**Brief**
What is needed is an exact copy of the lines in the entries below from the one holding "Zaporizhzhya" through the one holding "Relationship focused", pictures excluded.
....
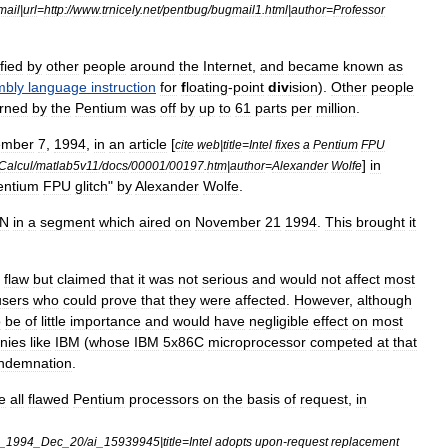
mail
|
url
=
http:
//
www
.
trnicely
.
net
/
pentbug
/
bugmail1
.
html
|
author
=
Professor
fied
by
other
people
around
the
Internet
,
and
became
known
as
mbly
language
instruction
for
f
loating
-
point
div
ision
).
Other
people
urned
by
the
Pentium
was
off
by
up
to
61
parts
per
million
.
ember
7
,
1994
,
in
an
article
[
cite
web
|
title
=
Intel
fixes
a
Pentium
FPU
]
in
Calcul
/
matlab5v11
/
docs
/
00001
/
00197
.
htm
|
author
=
Alexander
Wolfe
entium
FPU
glitch
"
by
Alexander
Wolfe
.
N
in
a
segment
which
aired
on
November
21
1994
.
This
brought
it
flaw
but
claimed
that
it
was
not
serious
and
would
not
affect
most
users
who
could
prove
that
they
were
affected
.
However
,
although
o
be
of
little
importance
and
would
have
negligible
effect
on
most
nies
like
IBM
(
whose
IBM
5x86C
microprocessor
competed
at
that
ndemnation
.
e
all
flawed
Pentium
processors
on
the
basis
of
request
,
in
_
1994
_
Dec
_
20
/
ai
_
15939945
|
title
=
Intel
adopts
upon
-
request
replacement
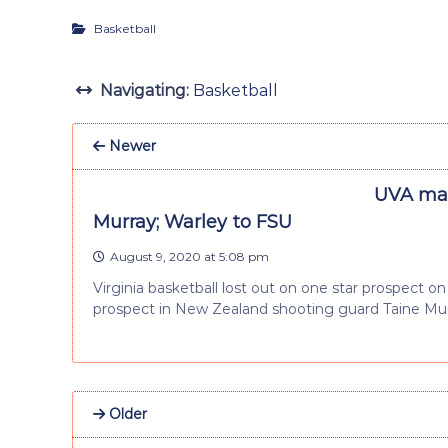
Basketball
Navigating:
Basketball
Newer
UVA mak
Murray; Warley to FSU
August 9, 2020 at 5:08 pm
Virginia basketball lost out on one star prospect o
prospect in New Zealand shooting guard Taine Mur
Older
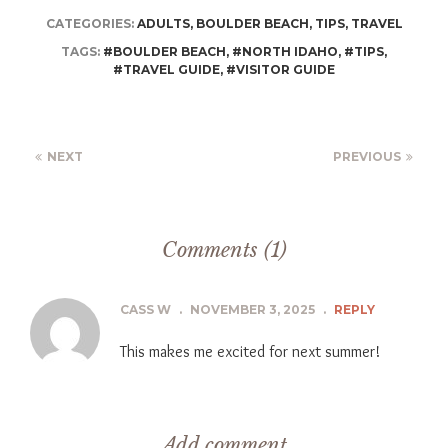
CATEGORIES:
ADULTS
,
BOULDER BEACH
,
TIPS
,
TRAVEL
TAGS:
#BOULDER BEACH
,
#NORTH IDAHO
,
#TIPS
,
#TRAVEL GUIDE
,
#VISITOR GUIDE
NEXT
PREVIOUS
Comments (1)
CASS W
.
NOVEMBER 3, 2025
.
REPLY
This makes me excited for next summer!
Add comment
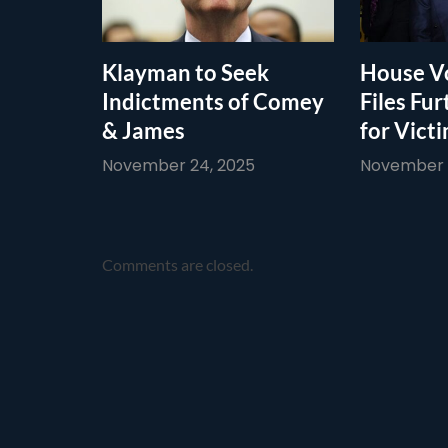
Klayman to Seek
House Vo
Indictments of Comey
Files Fur
& James
for Vict
November 24, 2025
November 1
Comments are closed.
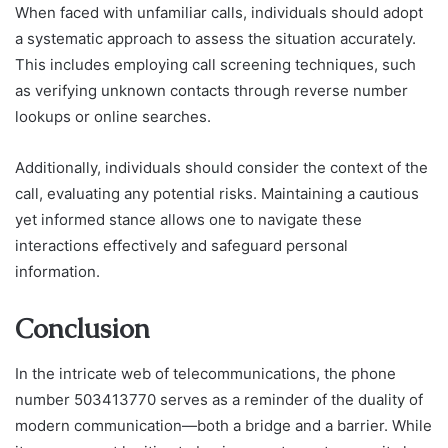
When faced with unfamiliar calls, individuals should adopt
a systematic approach to assess the situation accurately.
This includes employing call screening techniques, such
as verifying unknown contacts through reverse number
lookups or online searches.
Additionally, individuals should consider the context of the
call, evaluating any potential risks. Maintaining a cautious
yet informed stance allows one to navigate these
interactions effectively and safeguard personal
information.
Conclusion
In the intricate web of telecommunications, the phone
number 503413770 serves as a reminder of the duality of
modern communication—both a bridge and a barrier. While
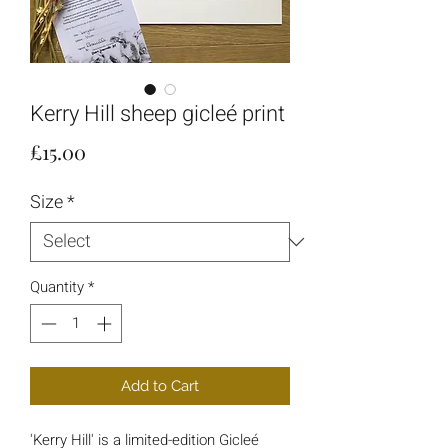
Kerry Hill sheep gicleé print
Price
£15.00
Size
*
Quantity
*
Add to Cart
'Kerry Hill' is a limited-edition Gicleé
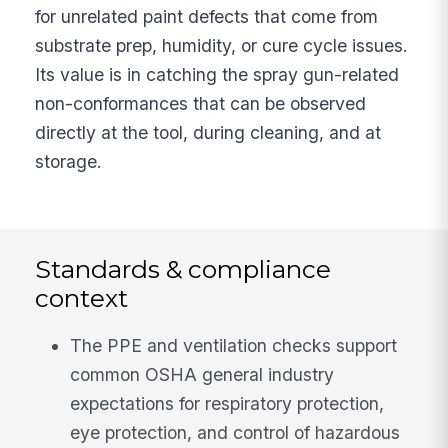
for unrelated paint defects that come from
substrate prep, humidity, or cure cycle issues.
Its value is in catching the spray gun-related
non-conformances that can be observed
directly at the tool, during cleaning, and at
storage.
Standards & compliance
context
The PPE and ventilation checks support
common OSHA general industry
expectations for respiratory protection,
eye protection, and control of hazardous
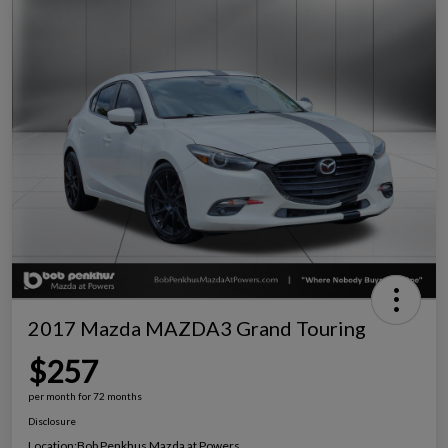
2017 Mazda MAZDA3 Grand Touring
$257
per month for 72 months
Disclosure
Location:
Bob Penkhus Mazda at Powers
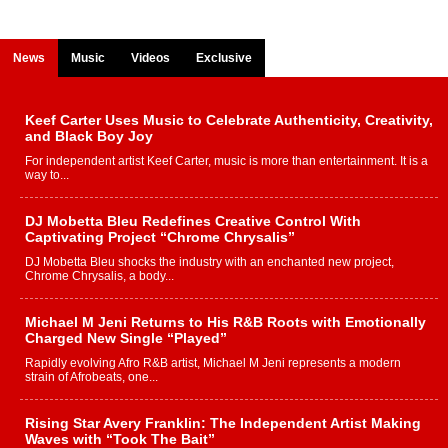
News
Music
Videos
Exclusive
Keef Carter Uses Music to Celebrate Authenticity, Creativity,
and Black Boy Joy
For independent artist Keef Carter, music is more than entertainment. It is a
way to...
DJ Mobetta Bleu Redefines Creative Control With
Captivating Project “Chrome Chrysalis”
DJ Mobetta Bleu shocks the industry with an enchanted new project,
Chrome Chrysalis, a body...
Michael M Jeni Returns to His R&B Roots with Emotionally
Charged New Single “Played”
Rapidly evolving Afro R&B artist, Michael M Jeni represents a modern
strain of Afrobeats, one...
Rising Star Avery Franklin: The Independent Artist Making
Waves with “Took The Bait”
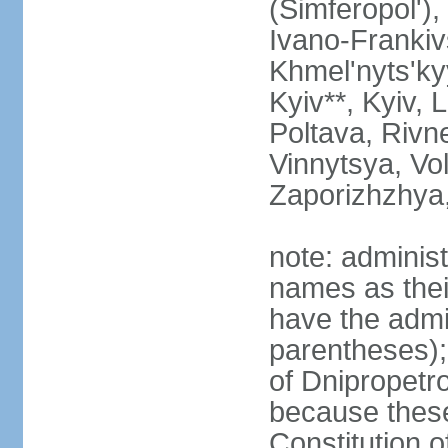
(Simferopol'),
Ivano-Frankiv
Khmel'nyts'ky
Kyiv**, Kyiv, 
Poltava, Rivne
Vinnytsya, Vol
Zaporizhzhya
note: adminis
names as thei
have the admin
parentheses);
of Dnipropetr
because thes
Constitution o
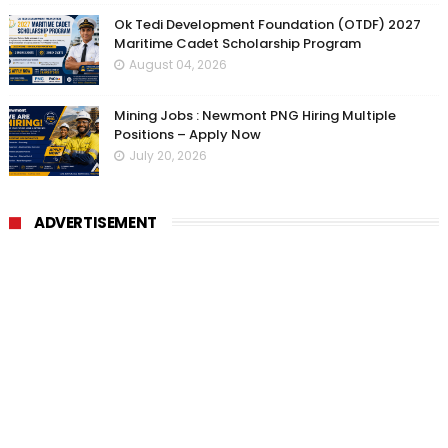
Ok Tedi Development Foundation (OTDF) 2027
Maritime Cadet Scholarship Program
August 04, 2026
Mining Jobs : Newmont PNG Hiring Multiple
Positions – Apply Now
July 20, 2026
ADVERTISEMENT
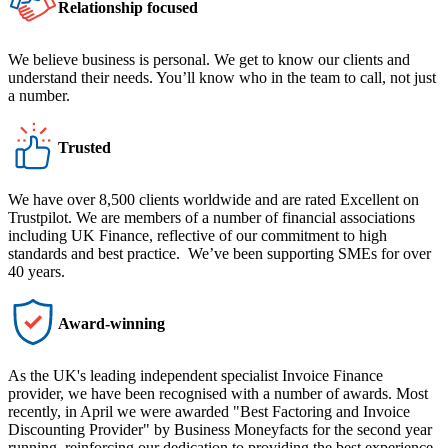
Relationship focused
We believe business is personal. We get to know our clients and
understand their needs. You’ll know who in the team to call, not just
a number.
Trusted
We have over 8,500 clients worldwide and are rated Excellent on
Trustpilot. We are members of a number of financial associations
including UK Finance, reflective of our commitment to high
standards and best practice. We’ve been supporting SMEs for over
40 years.
Award-winning
As the UK's leading independent specialist Invoice Finance
provider, we have been recognised with a number of awards. Most
recently, in April we were awarded "Best Factoring and Invoice
Discounting Provider" by Business Moneyfacts for the second year
running, reinforcing our dedication to providing the best experience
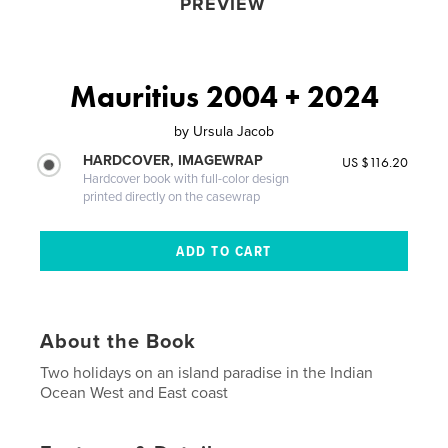
PREVIEW
Mauritius 2004 + 2024
by
Ursula Jacob
HARDCOVER, IMAGEWRAP
US $116.20
Hardcover book with full-color design
printed directly on the casewrap
About the Book
Two holidays on an island paradise in the Indian
Ocean West and East coast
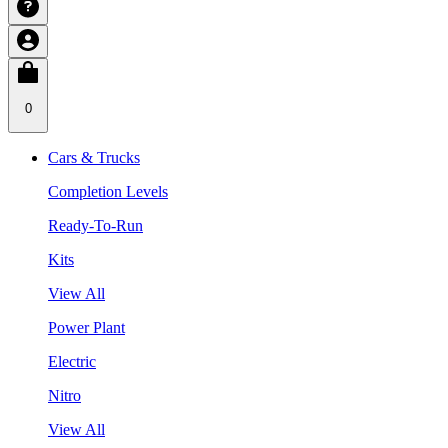
0
Cars & Trucks
Completion Levels
Ready-To-Run
Kits
View All
Power Plant
Electric
Nitro
View All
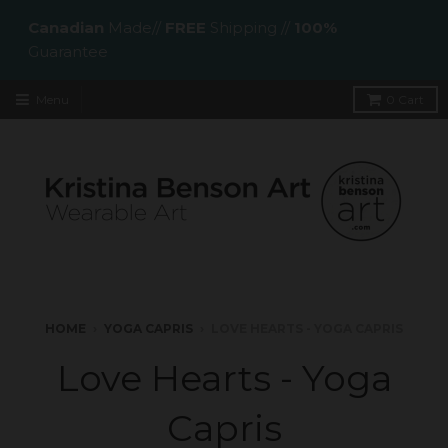
Canadian
Made//
FREE
Shipping //
100%
Guarantee
Menu
0
Cart
HOME
›
YOGA CAPRIS
›
LOVE HEARTS - YOGA CAPRIS
Love Hearts - Yoga
Capris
....
**Expected answer**
Zaporizhzhya
note: adminis
names as thei
have the admin
parentheses);
of Dnipropetr
because thes
Constitution o
Ok Tedi Development Foundation (OTDF) 2027
Maritime Cadet Scholarship Program
August 04, 2026
Mining Jobs : Newmont PNG Hiring Multiple
Positions – Apply Now
July 20, 2026
ADVERTISEMENT
Relationship focused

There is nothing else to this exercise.